Financial aid admins get green light to help unemployed
The U.S. Department of Education, acting on guidance from an executive order signed by President Joe Biden, leaned on financial aid administrators to help further opportunities for individuals who are unemployed or underemployed.
A letter sent to those institution officials has urged them to “exercise professional judgment” when considering those students and families who have been adversely impacted by the COVID-19 pandemic.
“Easing the economic burden on working people is critical in helping America recover from the ongoing pandemic and its effects,” the department said in a statement. “Under the President’s leadership, we are working to help families who have lost jobs to get financial support to pursue higher education.”
According to the Bureau of Labor Statistics and a report earlier this month from Reuters, the U.S. has lost 9.4 million jobs since the start of the pandemic. In December, there were 140,000 more jobs lost, the first time in several months that there had been a drop in employment.
The hope is that through financial assistance, such as Pell Grants or other loan help, more workers will consider furthering their education while becoming more employable in the future.
Annmarie Weisman, the Senior Director of Policy Development, Analysis and Accreditation Service at the Department of Education, said FAAs can utilize Section 479A of the Higher Education Act on a “case-by-case” basis to determine an individual’s eligibility and make changes.

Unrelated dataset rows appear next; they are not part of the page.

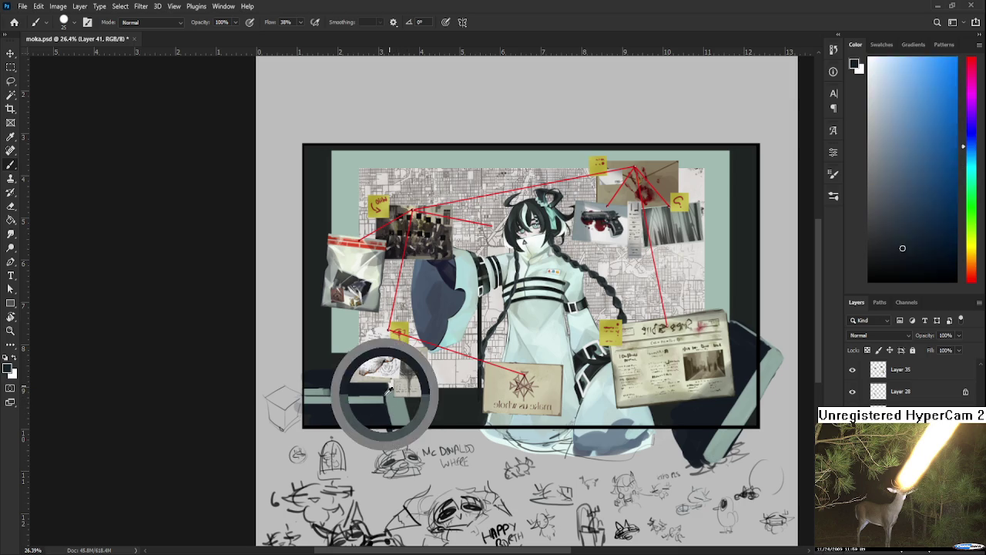
left_click(397, 387, "alt")
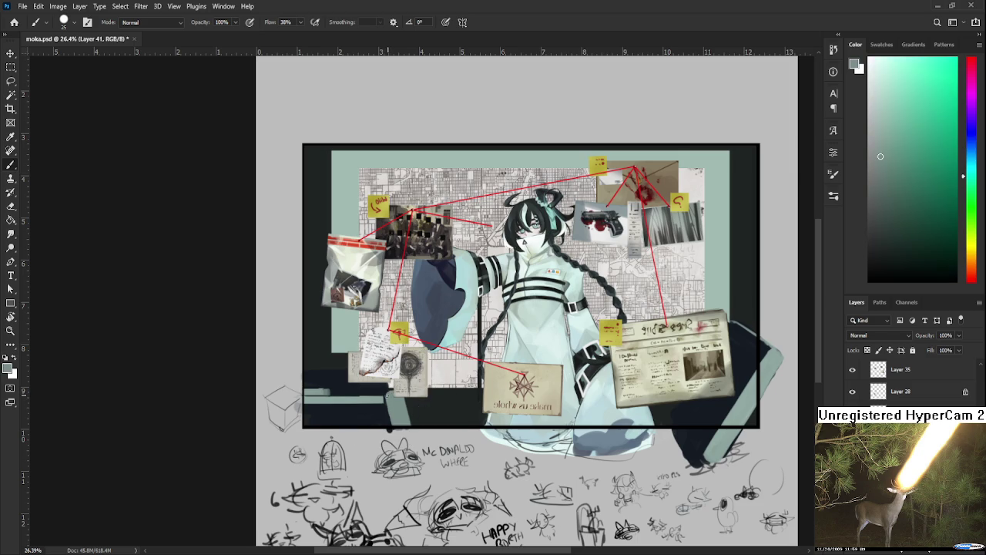
left_click(390, 394, "alt")
left_click(391, 399, "alt")
left_click(383, 392, "alt")
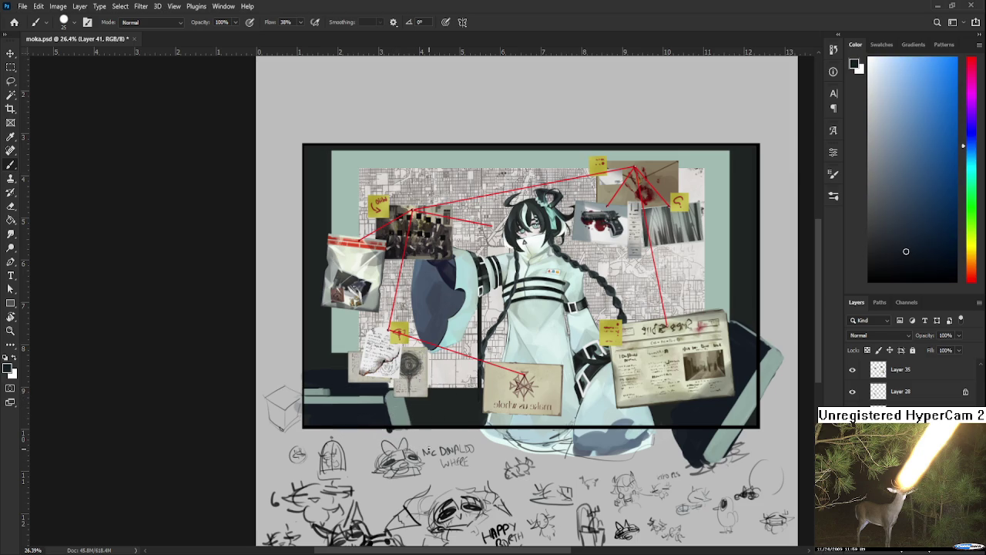
key("ctrl+z")
left_click(388, 390, "alt")
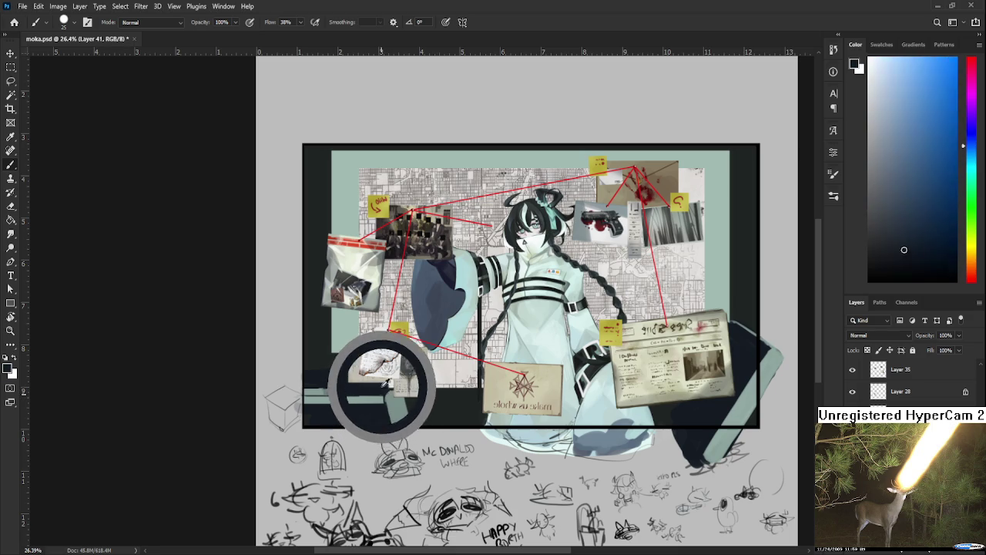
left_click(382, 393, "alt")
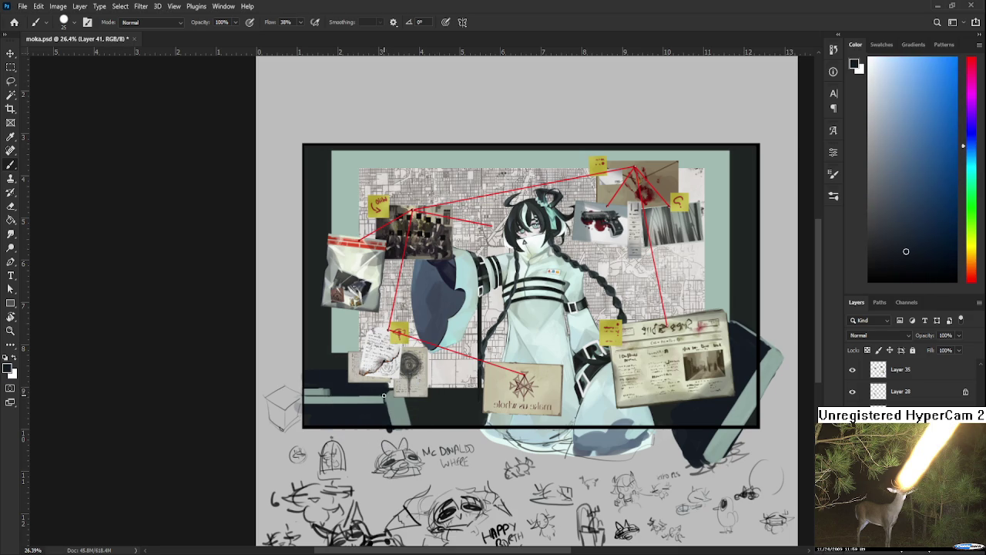
Sample a lighter green-teal and paint a pale teal stroke on the dark ledge
left_click(393, 402, "alt")
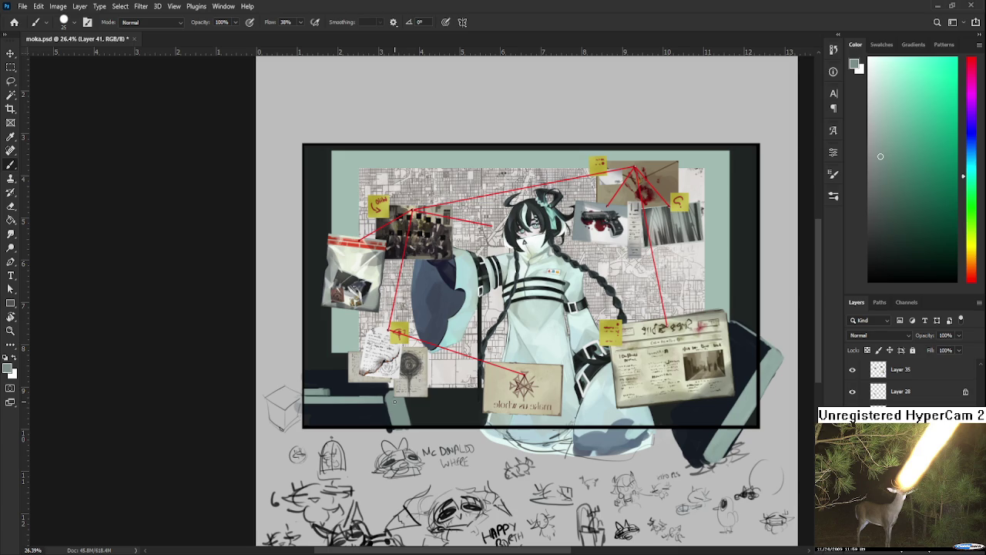
left_click(393, 404, "alt")
left_click(398, 414, "alt")
left_click_drag(390, 408, 392, 416)
scroll(408, 375, "down", 1)
Sample the near-black shadow near the ledge and darken the area below the sketch paper
scroll(411, 375, "up", 2)
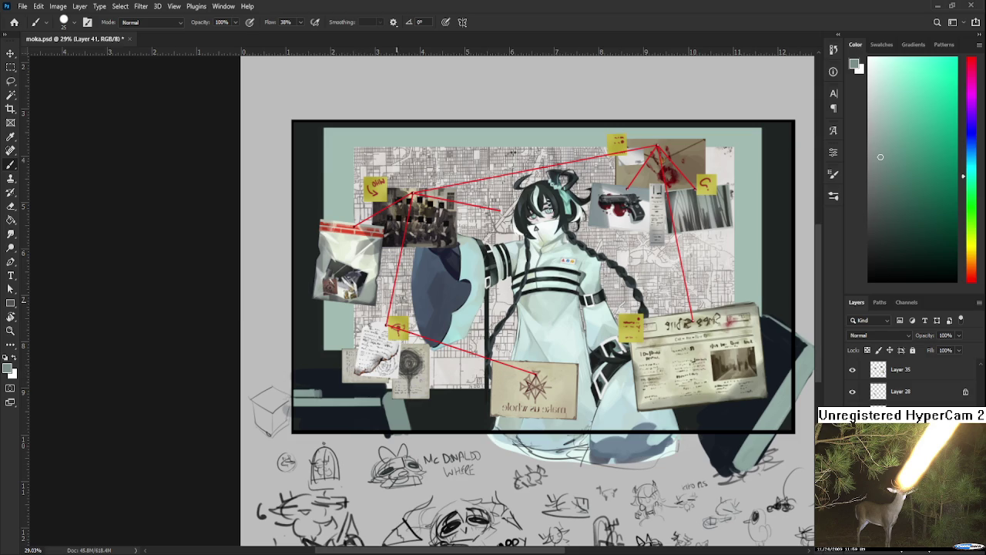
left_click(379, 394, "alt")
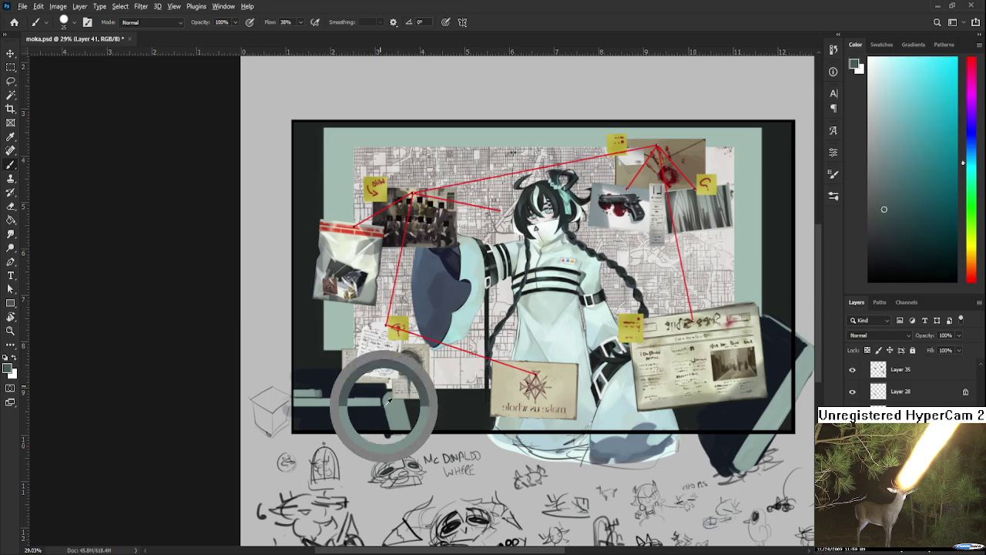
key("e")
key("b")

“At all times, but particularly during this period of economic hardship, you may use documentation of unemployment—including, but not limited to, receipt of unemployment benefits—to reduce or adjust to zero the income earned from work for a student and/or parent as well as make corresponding adjustments to Adjusted Gross Income (AGI),” Weisman wrote.
She said documentation such as unemployment letters or benefits that show need must be provided and that the department would continue to monitor cases for eligibility.
However, Weisman did make clear that FAAs do have the power to exercise additional judgment and that these decisions “will not negatively view increased use of professional judgment or use it as a selection criterion for a program compliance review for the 2021-22 award year.”
Financial aid administrators can continue to fall back on guidance from last April when the Office of Postsecondary Education outlined recommendations for professional judgment and regulatory flexibility, as well as guidance for documentation for non-tax filers on Free Application for Federal Student Aid/Institutional Student Information (FAFSA/SIR).